*Testo fornito*
>>

Così, è con vera angoscia che ci rivolgiamo a voi quando vediamo demolire con precipitazione ciò che ha costituito oggetto di venerazione per molti secoli. Perché, infine, per quanto siamo laici, abbiamo il diritto di dire quello che pensiamo delle riforme che, per quanto imposte in nome del Concilio, ci sembrano spesso una semplice consacrazione dell'anarchia che ha regnato nella Chiesa in tema di liturgia da un certo numero di anni. Ci rivolgiamo a voi, monaci e monache, per supplicarvi di salvare il tesoro della Chiesa. Abbiamo un gran numero di obbligazioni nei confronti dell'Ordine benedettino, che è stato per noi una fonte incomparabile di grazie, e abbiamo così profondamente percepito, ogni volta che siamo penetrati nei vostri monasteri, la fiamma spirituale che da voi s'irradiava, sicché eravamo convinti che la santa liturgia e il canto gregoriano avrebbero trovato in voi degli zelanti difensori. Quale non fu il nostro stupore e la nostra tristezza quando fummo resi edotti dalla Lettera apostolica Sacrificium laudis [di Papa Paolo VI, "sulla Lingua latina da usare nell'Ufficio Liturgico corale da parte dei religiosi tenuti all'obbligo del coro", del 15 agosto 1966]:
Rivela il Santo Padre: "Dalle lettere di alcuni di voi e da parecchie missive giunteci da varie parti siamo venuti a conoscenza che i cenobi o le province da voi dipendenti - parliamo solo di quelle di rito Latino - hanno adottato differenti modi di celebrare la divina Liturgia: alcuni sono molto attaccati alla lingua Latina, altri nell'Ufficio corale vanno chiedendo l'uso delle lingue nazionali e vogliono inoltre che il canto cosiddetto Gregoriano sia sostituito qua e là con canti oggi in voga; altri addirittura reclamano l'abolizione della lingua latina stessa. Dobbiamo confessare che tali richieste Ci hanno non lievemente colpiti e non poco rattristati; e vien da chiedersi da dove sia sorta e, perché si sia diffusa questa mentalità e questa insofferenza in passato sconosciuta".

<<

*Dati raccolti*
>>

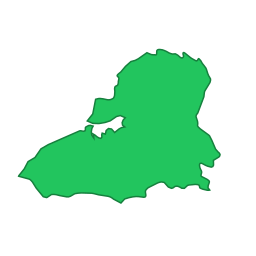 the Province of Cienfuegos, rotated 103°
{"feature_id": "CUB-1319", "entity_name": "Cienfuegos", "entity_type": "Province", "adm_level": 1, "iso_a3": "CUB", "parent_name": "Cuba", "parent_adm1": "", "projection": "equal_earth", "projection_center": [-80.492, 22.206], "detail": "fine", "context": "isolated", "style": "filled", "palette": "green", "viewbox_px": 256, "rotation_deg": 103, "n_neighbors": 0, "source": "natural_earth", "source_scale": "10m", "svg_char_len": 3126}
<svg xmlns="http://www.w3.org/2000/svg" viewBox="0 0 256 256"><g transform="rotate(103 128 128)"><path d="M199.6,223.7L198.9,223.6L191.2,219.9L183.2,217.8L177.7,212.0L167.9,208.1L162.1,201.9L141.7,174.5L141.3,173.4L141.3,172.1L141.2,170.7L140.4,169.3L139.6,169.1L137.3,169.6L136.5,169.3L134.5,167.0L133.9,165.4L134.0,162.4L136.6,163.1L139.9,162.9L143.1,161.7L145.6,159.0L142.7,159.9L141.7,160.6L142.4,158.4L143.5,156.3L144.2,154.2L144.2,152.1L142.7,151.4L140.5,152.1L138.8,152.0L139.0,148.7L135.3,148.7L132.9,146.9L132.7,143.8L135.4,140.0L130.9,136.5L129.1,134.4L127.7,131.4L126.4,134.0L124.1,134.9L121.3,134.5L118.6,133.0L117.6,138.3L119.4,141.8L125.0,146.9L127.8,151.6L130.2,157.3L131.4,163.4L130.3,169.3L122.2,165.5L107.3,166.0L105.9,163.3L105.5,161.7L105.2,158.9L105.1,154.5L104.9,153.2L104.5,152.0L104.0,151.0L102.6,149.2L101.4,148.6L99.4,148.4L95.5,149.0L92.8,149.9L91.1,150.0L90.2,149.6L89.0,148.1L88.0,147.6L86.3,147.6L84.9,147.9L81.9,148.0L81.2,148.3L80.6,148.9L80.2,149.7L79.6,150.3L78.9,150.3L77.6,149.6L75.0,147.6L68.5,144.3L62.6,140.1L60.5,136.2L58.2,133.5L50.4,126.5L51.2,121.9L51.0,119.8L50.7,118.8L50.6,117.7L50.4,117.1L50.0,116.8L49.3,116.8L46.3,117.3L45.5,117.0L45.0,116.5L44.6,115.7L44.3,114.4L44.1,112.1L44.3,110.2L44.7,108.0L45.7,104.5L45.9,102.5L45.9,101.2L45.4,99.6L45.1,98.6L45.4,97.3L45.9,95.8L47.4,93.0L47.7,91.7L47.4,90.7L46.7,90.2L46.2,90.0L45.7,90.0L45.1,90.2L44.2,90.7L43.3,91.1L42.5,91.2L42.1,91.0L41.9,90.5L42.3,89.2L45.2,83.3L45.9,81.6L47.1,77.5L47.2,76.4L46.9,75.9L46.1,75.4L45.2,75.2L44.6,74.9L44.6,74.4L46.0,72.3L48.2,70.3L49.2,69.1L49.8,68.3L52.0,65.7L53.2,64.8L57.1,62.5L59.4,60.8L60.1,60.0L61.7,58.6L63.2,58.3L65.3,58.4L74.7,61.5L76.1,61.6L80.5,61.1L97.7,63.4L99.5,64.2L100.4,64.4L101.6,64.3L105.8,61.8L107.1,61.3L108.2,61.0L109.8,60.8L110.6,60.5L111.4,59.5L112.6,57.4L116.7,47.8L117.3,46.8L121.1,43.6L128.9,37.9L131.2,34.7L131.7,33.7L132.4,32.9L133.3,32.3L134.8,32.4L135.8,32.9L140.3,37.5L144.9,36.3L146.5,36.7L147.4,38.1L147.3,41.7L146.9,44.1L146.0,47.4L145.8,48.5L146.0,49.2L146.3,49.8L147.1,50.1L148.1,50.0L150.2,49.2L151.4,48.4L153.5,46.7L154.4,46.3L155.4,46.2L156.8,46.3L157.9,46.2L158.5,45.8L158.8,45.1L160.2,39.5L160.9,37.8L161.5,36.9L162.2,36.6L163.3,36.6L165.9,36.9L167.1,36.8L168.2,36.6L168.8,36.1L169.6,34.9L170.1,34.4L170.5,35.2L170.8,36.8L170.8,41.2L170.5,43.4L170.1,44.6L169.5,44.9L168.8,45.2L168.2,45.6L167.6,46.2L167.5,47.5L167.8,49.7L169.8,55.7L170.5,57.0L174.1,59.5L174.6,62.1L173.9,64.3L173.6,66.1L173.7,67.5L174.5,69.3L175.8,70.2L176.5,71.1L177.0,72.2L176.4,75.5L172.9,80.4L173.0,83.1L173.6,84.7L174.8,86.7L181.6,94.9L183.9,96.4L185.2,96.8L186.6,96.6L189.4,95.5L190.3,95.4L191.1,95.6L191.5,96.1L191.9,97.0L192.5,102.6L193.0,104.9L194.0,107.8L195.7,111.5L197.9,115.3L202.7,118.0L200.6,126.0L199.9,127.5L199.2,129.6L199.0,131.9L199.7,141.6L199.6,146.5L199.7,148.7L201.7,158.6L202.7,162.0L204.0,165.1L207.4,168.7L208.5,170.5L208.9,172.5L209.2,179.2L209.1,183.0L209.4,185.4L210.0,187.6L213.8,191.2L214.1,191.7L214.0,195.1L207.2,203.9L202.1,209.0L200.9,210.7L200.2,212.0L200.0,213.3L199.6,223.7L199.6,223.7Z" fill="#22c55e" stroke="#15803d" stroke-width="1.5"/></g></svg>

<<

*Compiti da svolgere*
**a)** Per favore, traduci in inglese questa frase del testo sulla liturgia latina: "Ci rivolgiamo a voi, monaci e monache, per supplicarvi di salvare il tesoro della Chiesa."
**b)** Rispondi in breve a queste domande sul testo sulla liturgia latina.
(i) Quale ordine è stato per gli autori una fonte incomparabile di grazie?
(ii) In quale data è stata emanata la Lettera apostolica Sacrificium laudis?
(iii) Secondo il Santo Padre, con che cosa alcuni vogliono sostituire qua e là il canto gregoriano?
**c)** Prosegui il testo sulla liturgia latina a partire dalla sua ultima frase.

*Risposte per compito*
**a)** We turn to you, monks and nuns, to beg you to save the treasure of the Church.

**b)**
(i) L'Ordine benedettino.
(ii) Il 15 agosto 1966.
(iii) Con canti oggi in voga.

**c)**
Forse ritenete che la liturgia e il canto gregoriano siano questioni secondarie, ma sembra proprio che il sommo pontefice giudichi diversamente, a tal punto la sua lettera era colma di emozione e dolore:
"Quale lingua, quale canto vi sembra che possa nella presente situazione sostituire quelle forme della pietà cattolica che avete usato finora? Bisogna riflettere bene, perché le cose non diventino peggiori dopo aver rinnegato questa gloriosa eredità. (...) Preghiamo dunque tutti gli interessati, di ponderare bene quello che vorrebbero abbandonare, e di non lasciare inaridire la fonte alla quale hanno fino ad oggi abbondantemente attinto. Senza dubbio la lingua latina crea qualche, e forse non lieve, difficoltà ai novizi della vostra sacra milizia. Ma questa, come sapete, non è da ritenere tale che non possa essere superata e vinta, soprattutto tra voi che, più lontani dagli affanni e dallo strepito del mondo, potete più facilmente dedicarvi allo studio. Del resto quelle preghiere permeate di antica grandezza e nobile maestosità continuano ad attrarre a voi i giovani chiamati all'eredità del Signore; in caso contrario, una volta eliminato il coro in questione, che supera i confini delle Nazioni ed è dotato di mirabile forza spirituale, e la melodia che scaturisce dal profondo dell'animo, dove risiede la fede e arde la carità, il canto gregoriano cioè, sarà come un cero spento che non illumina più, non attrae più a sé gli occhi e le menti degli uomini".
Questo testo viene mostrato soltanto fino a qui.